_The task_
Output should begin at the line holding "在《完美軌道》中，精通並非源於運氣，而是源於確保穩定、" and end at the last line of the entries; print those lines verbatim and no others.

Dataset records

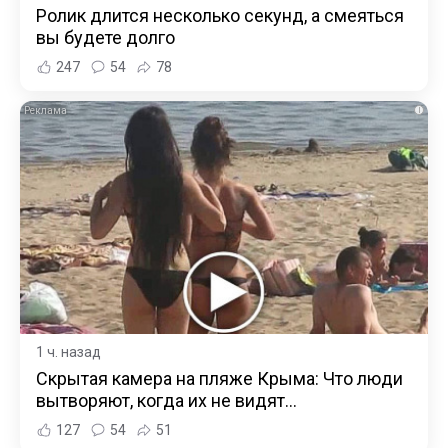
Ролик длится несколько секунд, а смеяться
вы будете долго
247
54
78
i
1 ч. назад
Скрытая камера на пляже Крыма: Что люди
вытворяют, когда их не видят...
127
54
51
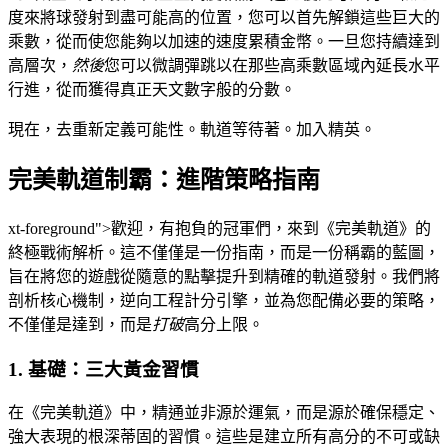
度來將球發射到盡可能高的位置，您可以首先解鎖這些巨大的
乘數，從而使您能夠以加速的速度累積金幣。一旦您持續達到
高層次，
然後
您可以微調彈跳以在那些高乘數區域內延長水平
行進，從而獲得真正天文數字般的分數。
現在，去重新定義可能性。軌道等待著。加入精英。
完美軌道制霸：進階策略指南
xt-foreground">歡迎，有抱負的冠軍們，來到《完美軌道》的
終極戰術解析。這不僅僅是一份指南，而是一份稱霸的藍圖，
旨在將您的遊戲從隨意的點擊提升到精確的軌道發射。我們將
剖析核心機制，逆向工程計分引擎，並為您配備必要的策略，
不僅僅是達到，而是
打破
高分上限。
1. 基礎：三大黃金習慣
在《完美軌道》中，精通並非源於運氣，而是源於確保穩定、
強大表現的根深蒂固的習慣。這些是建立所有高分的不可或缺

_Solution_
在《完美軌道》中，精通並非源於運氣，而是源於確保穩定、
強大表現的根深蒂固的習慣。這些是建立所有高分的不可或缺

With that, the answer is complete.